Fifteen. The current number of Democratic candidates officially announcing their aspirations to become the next President of United States. The ever-growing field of Democrats running for the presidency is worth discussing. The number is not yet fixed, as there are other names being thrown around, of individuals in the party who may announce soon or launch exploratory campaigns. The most recognizable one of them is Joe Biden, the former Vice President, who has not decided whether or not he would run. Nevertheless, he is ahead of all other (formally announced) candidates in all polls.
Other household name (who may give everyone 2016 election flashbacks) is Bernie Sanders, the Independent self-proclaimed socialist Senator of Vermont.
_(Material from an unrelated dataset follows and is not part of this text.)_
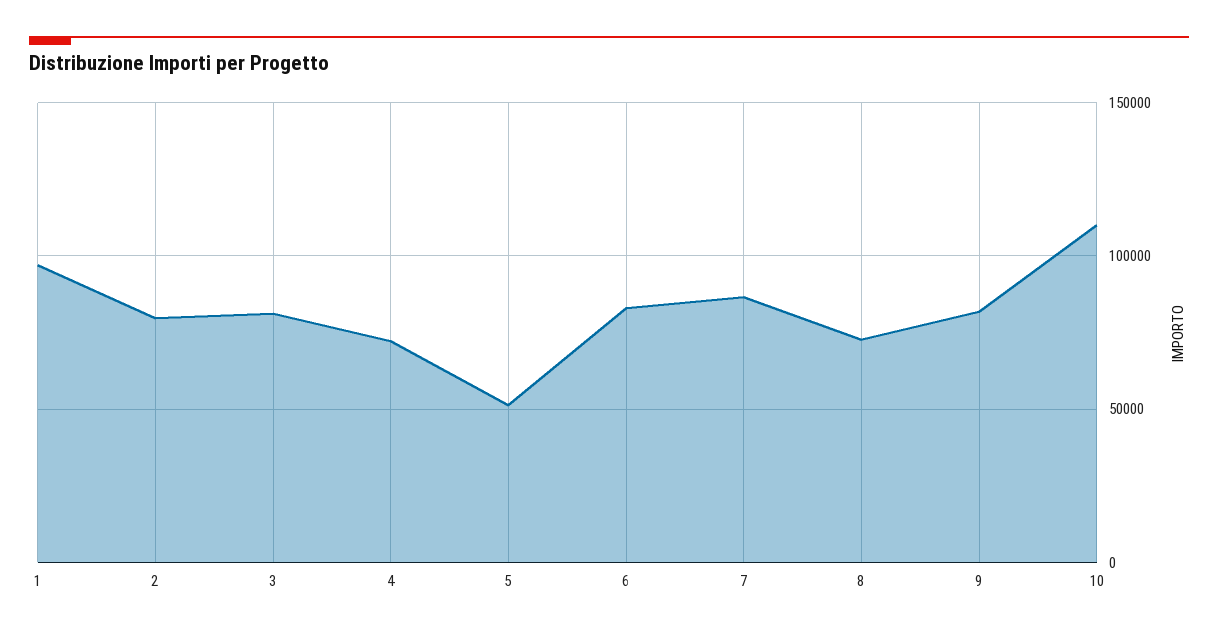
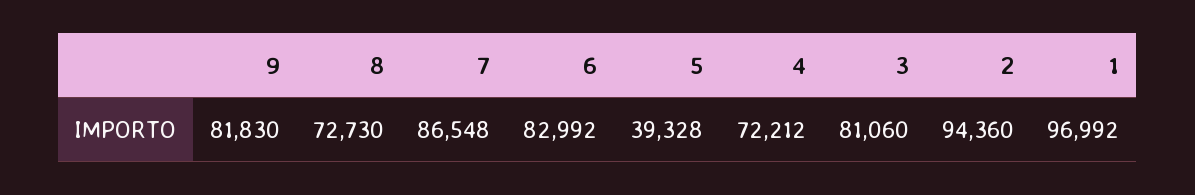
2: 80000 -> 94360
5: 50000 -> 39328
10: 110000 -> none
Centrists vs. Progressives
However, not all the Dem candidates are champions of social far-left policies. There are some moderate ones as well. One of them, for instance, is Amy Klobuchar.
Senator Klobuchar of Minnesota, who gained more popularity during Brett Kavanaugh confirmation hearings, has been serving in the Senate since 2007. Unlike other candidates like Elizabeth Warren and Bernie Sanders, she does not support free 4-year college for everyone, or “eliminating Private Health Insurance” like Kamala Harris suggested, or other promises that are being floated around by progressive candidates.
The office with the highest staff turnover
Senator Klobuchar has always tried to portray herself as “Midwestern nice”, and bring people together through bipartisanship and Minnesota niceness! However, after announcing her candidacy, numerous reports of her alleged misbehavior and verbal abuse toward her staff came out, painting her as a mean boss. Anecdotes such as throwing binders at staffs and telling them the work they have done is “the worst”, and even trying to sabotage the staffs that left her by calling their new bosses and advising against hiring them. She allegedly creates a toxic work environment. Her office has the highest staff turnover in the Senate.
Is toughness the answer?
Senator Klobuchar responded to the reports by acknowledging that she’s a tough boss: “Yes, I can be tough, and yes, I can push people. I have high expectations for myself. I have high expectations for the people that work for me. But I have high expectations for this country”. She also suggested her reputation as a tough boss can be helpful while negotiating with leaders like Vladimir Putin: “When you’re out there on the world stage and dealing with people like Vladimir Putin, yeah, you want someone who’s tough. You want someone that demands the answers and that’s going to get things done, and that’s what I’ve done my whole life.”
The little-known mayor
The other interesting candidate is a young mayor of a small town in Indiana. 37 year-old Pete Buttigieg is serving as the mayor of South Bend since 2012 and he is a Rhode Scholar and Navy veteran of Afghanistan war. He’s the first openly-gay candidate to ever run for President and his juxtaposition to another prominent Indiana politician, Vice President Mike Pence, is strong.
In a recent town hall meeting in Austin, Texas, when “mayor Pete” (what he is called in his hometown) was asked if Veep Mike Pence, former governor of his home state, would be a better president than Donald Trump, he responded that he is not sure and demonstrated:
“How would he (Pence) allow himself to become the cheerleader for the porn star presidency? Is it that he stopped believing in scripture when he started believing Donald Trump? I don’t know”.
“His interpretation of scripture is pretty different than mine to begin with. My understanding of scripture is that it’s about protecting the stranger and the prisoner and the poor person and that idea. That’s what I get in the gospel when I’m at church and his has a lot more to do with sexuality.”
Coming from a red state, Buttigieg understood the importance and necessity of reaching across the aisle and working with Independents and Republicans to carry out his policies.
He has articulated many times in his interviews that his vision is not for 2020, but for 2054. The year which, as he puts it, he will be the current age of the current President. “I think a lot about the way world’s going to look in 2054.”
Is age a liability?
In response to some critics citing his age and the fact that if elected, he would be the youngest president in U.S. history, Buttigieg answered: “[…] You run for any office because you feel the needs of the office meet the moment and what you bring to the table… I have more experience in government than the current President. I have more executive experience than the Vice President, and more military experience than anyone who arrived at that desk since George H. W. Bush.”
He also proposed some ideas like expanding the Supreme Court from 9 judges to 15. An idea that excited some on the far-left, but many (even among centrist Democrats) find radical and not feasible.